#### EXERCISE REQUIREMENTS:
Locate every line of the material below that contains the string "dist". Copy each of those lines.

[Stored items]
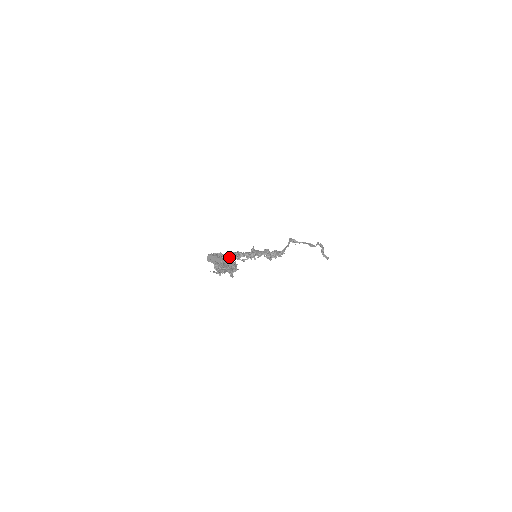
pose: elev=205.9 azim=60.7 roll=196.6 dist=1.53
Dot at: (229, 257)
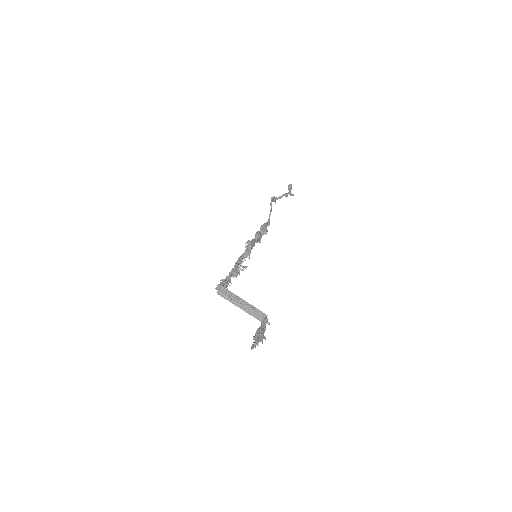
Dot at: (235, 274)
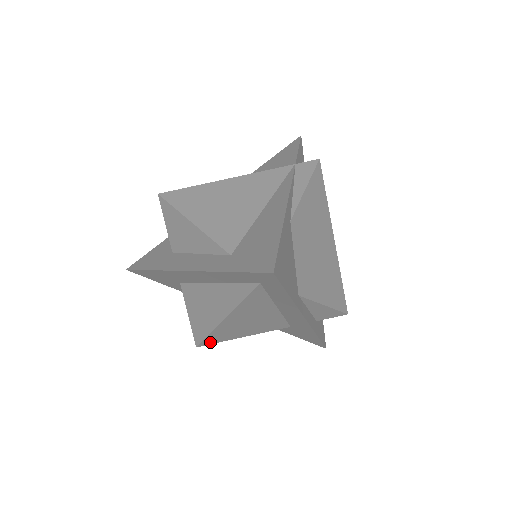
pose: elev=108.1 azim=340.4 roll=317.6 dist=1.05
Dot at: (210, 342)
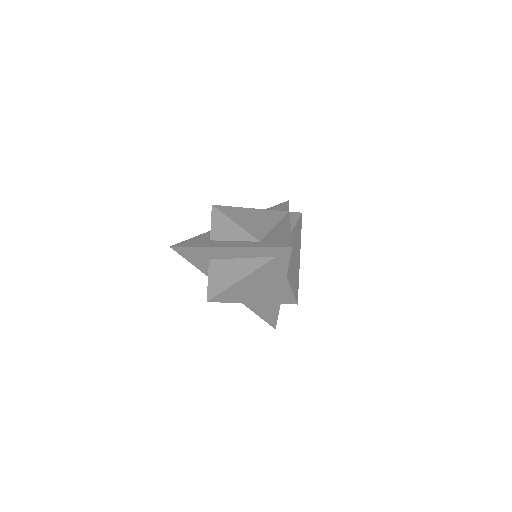
Dot at: (217, 300)
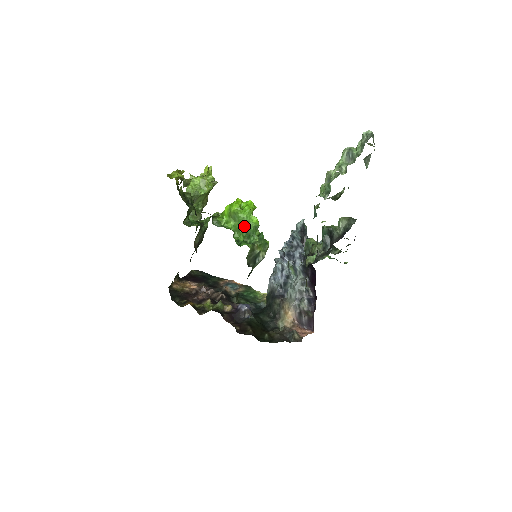
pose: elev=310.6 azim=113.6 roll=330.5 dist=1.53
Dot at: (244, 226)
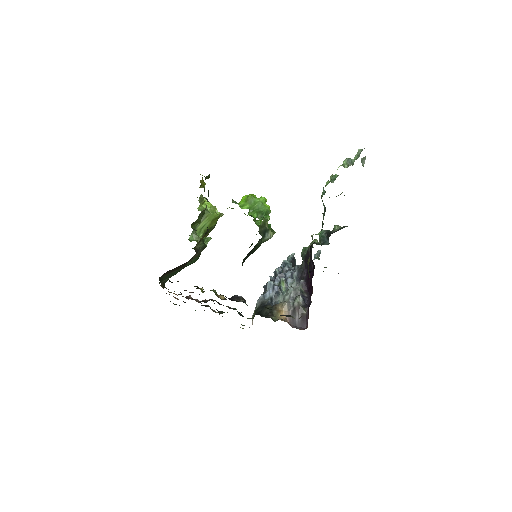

#### RESULT OF THE EXERCISE:
pose: elev=205.9 azim=60.7 roll=196.6 dist=1.53
pose: elev=108.1 azim=340.4 roll=317.6 dist=1.05
pose: elev=310.6 azim=113.6 roll=330.5 dist=1.53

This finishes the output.